The Onion Router
The Onion Router (more commonly Tor) is a computer network and free open source software for anonymous communication. It enables users to surf the Internet, chat and send instant messages anonymously. The Tor network comprises many volunteer-operated servers and computers, termed nodes, that relay data between users and websites. It uses a strong encryption design and is considered the strongest anonymizing software and network available on the internet.
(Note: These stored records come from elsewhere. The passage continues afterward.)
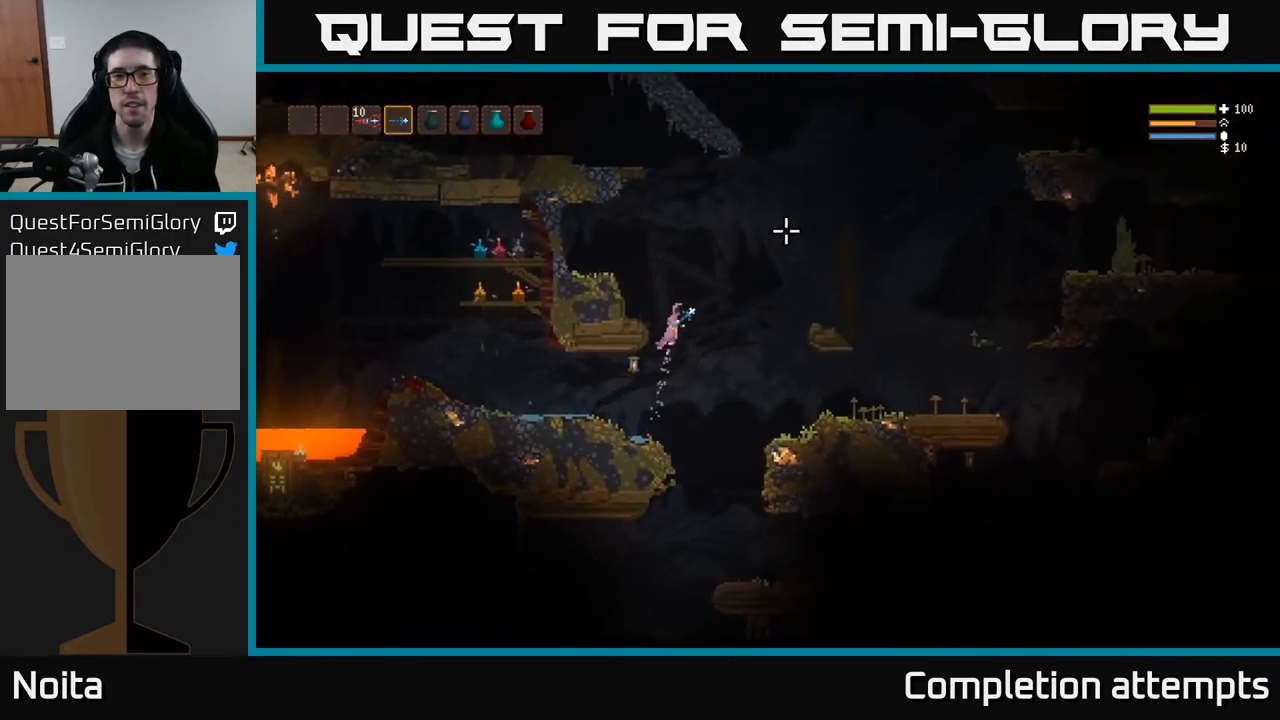
{"buttons": ["L2"], "left_stick": "center", "right_stick": "up-left", "events": [[83, "right_stick", "up"], [100, "left_stick", "center"], [283, "right_stick", "up-left"]]}
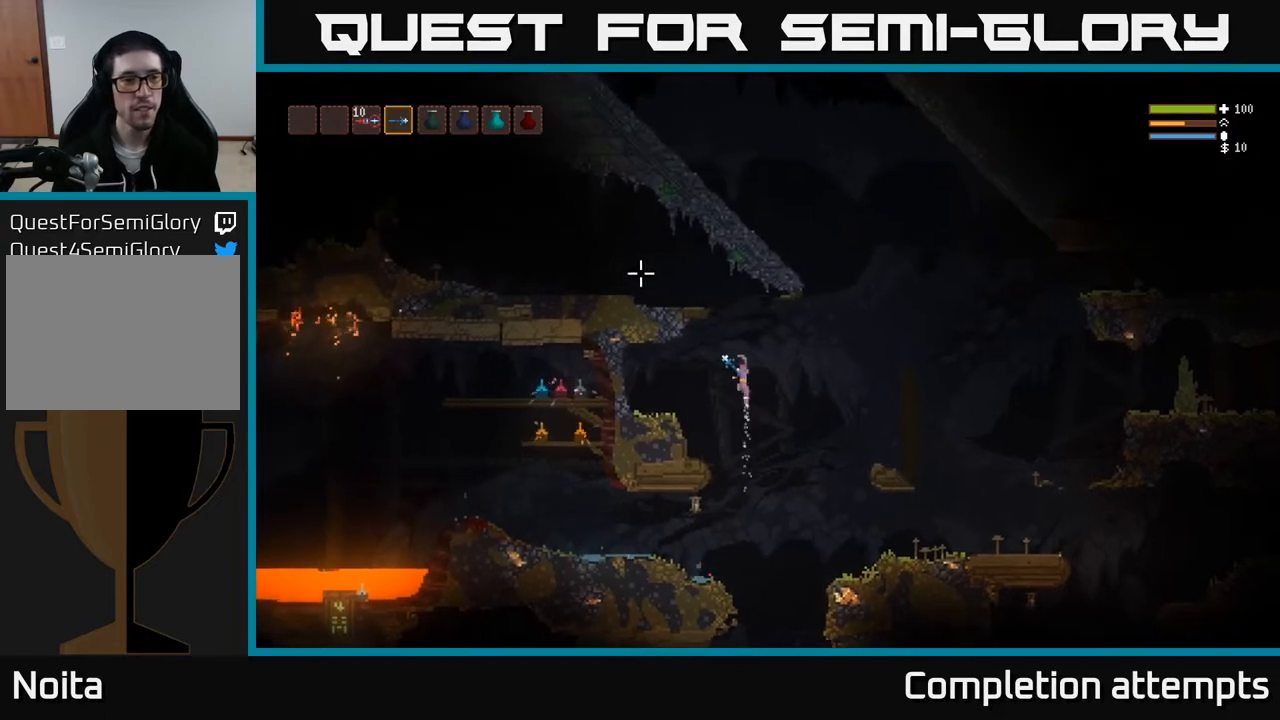
{"buttons": ["L2"], "left_stick": "left", "right_stick": "left", "events": [[283, "left_stick", "left"], [400, "right_stick", "left"]]}
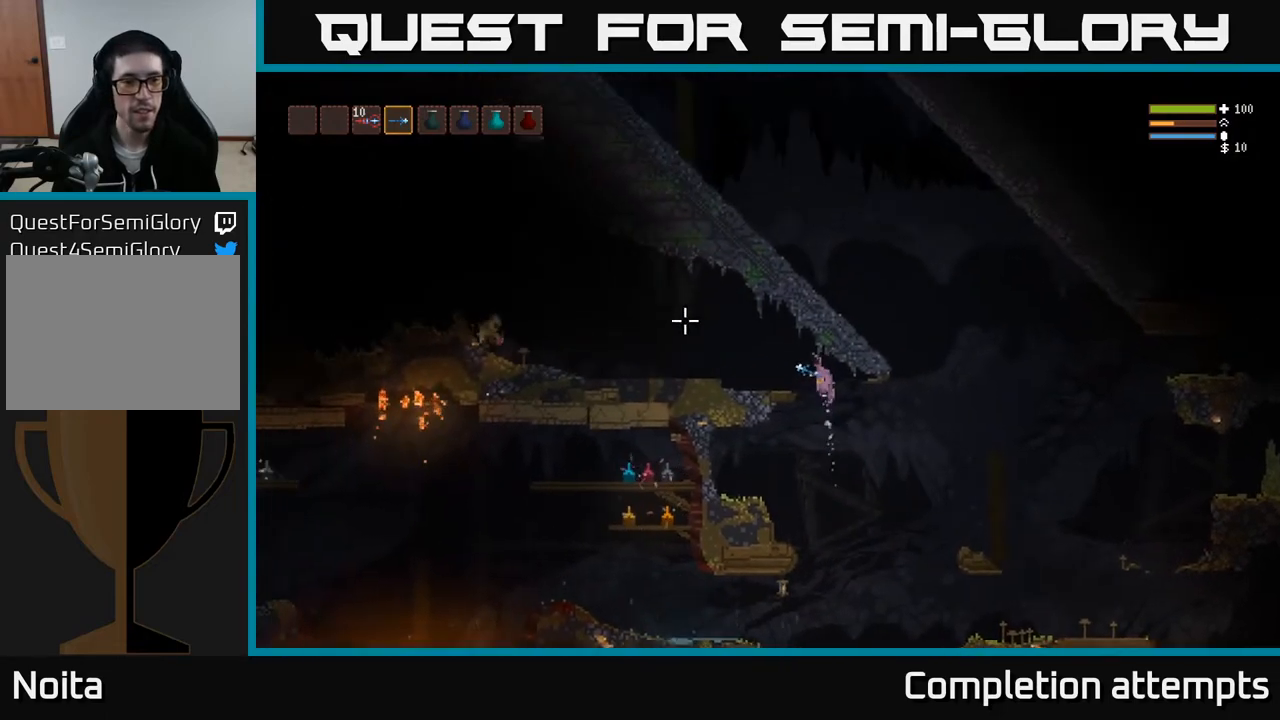
{"buttons": ["R2"], "left_stick": "center", "right_stick": "left", "events": [[17, "L2", "up"], [233, "R2", "down"], [350, "left_stick", "center"]]}
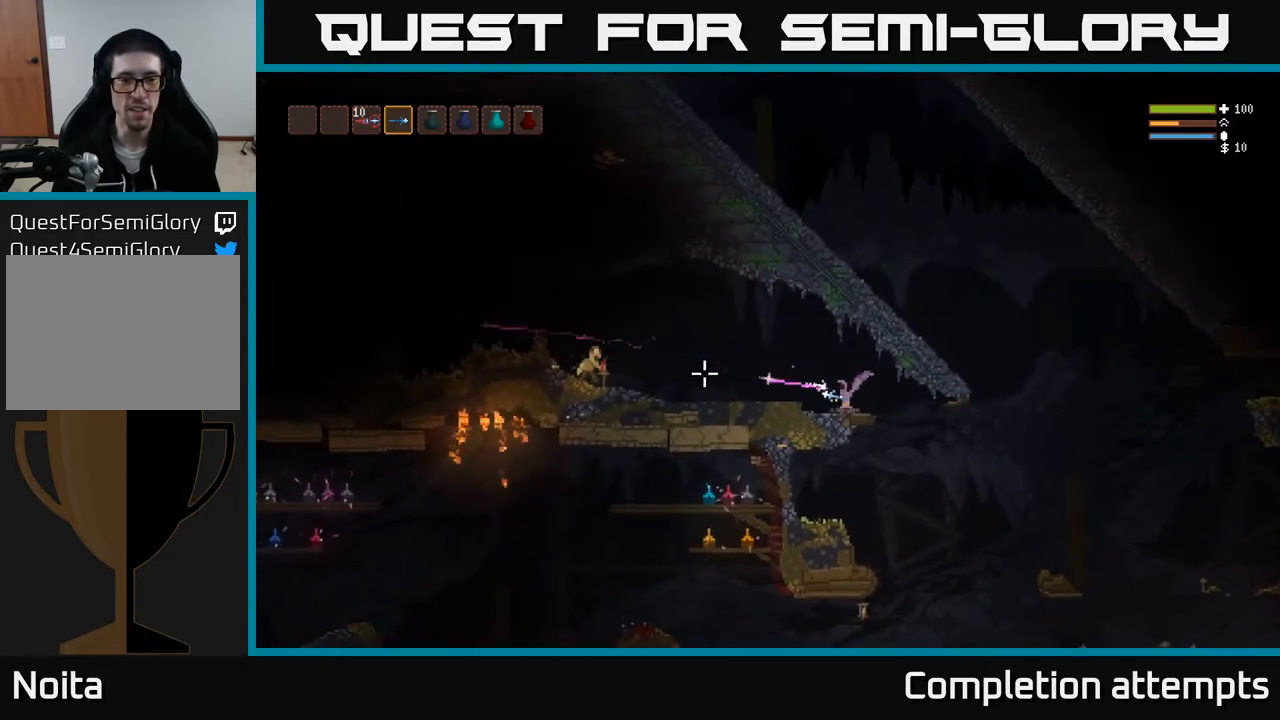
{"buttons": ["R2"], "left_stick": "center", "right_stick": "left", "events": []}
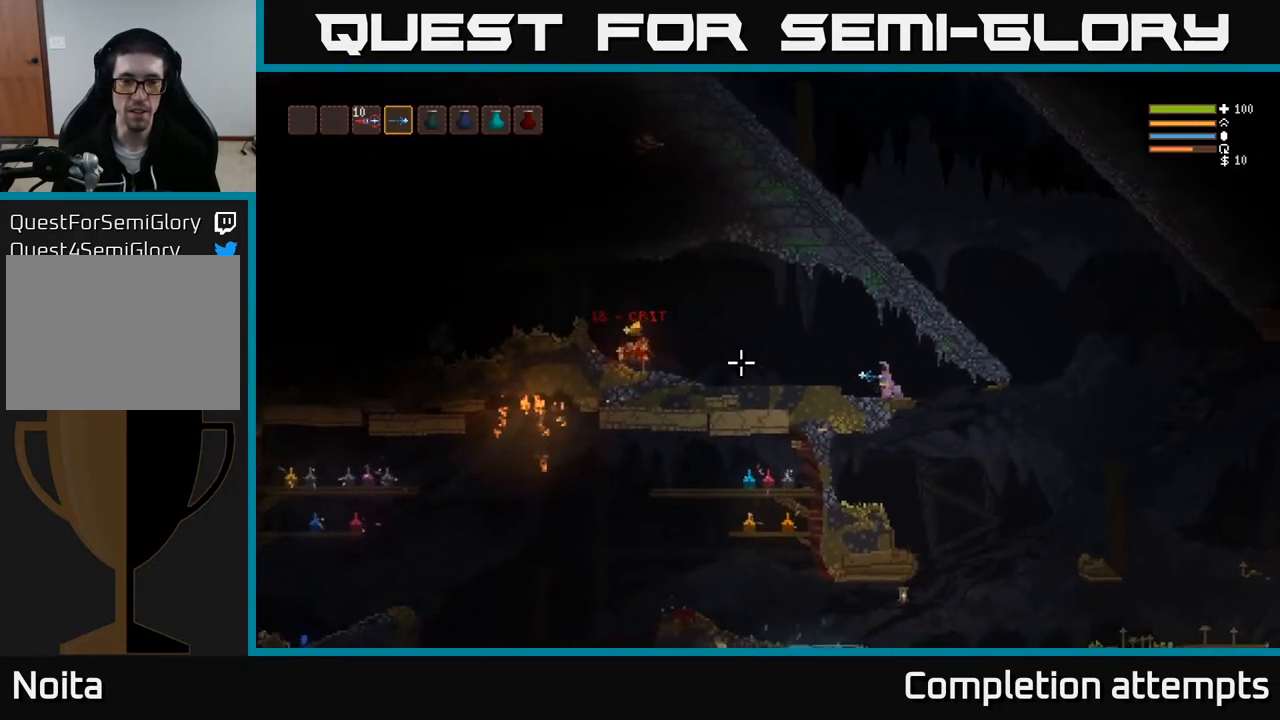
{"buttons": ["L2"], "left_stick": "left", "right_stick": "left", "events": [[267, "R2", "up"], [283, "left_stick", "left"], [417, "L2", "down"]]}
Tor makes it hard to track internet activity of specific users.
The Tor Project comprises a group of volunteer-operated internet servers which take messages from internet users and forward them to the intended internet website. Typically, an internet website will know the IP address and characteristics of each visitor. With Tor, the internet website thinks that the Tor server is the internet user, when in fact, the Tor server forwards the information back to the actual user without disclosing the identifying data to the website. The Tor Project also provides software: the Tor Browser bundle, a Tor-configured web browser with anonymizing precautions, the Orbot protocol for for Android devices), and Tails, an operating system that is preconfigured to operate Tor safely, and less well-known software. The operating system Whonix is developed independently of the Tor Project, but is alike to its also-Linux-based counterpart Tails in providing a Tor-enabled system with minimal user configuration.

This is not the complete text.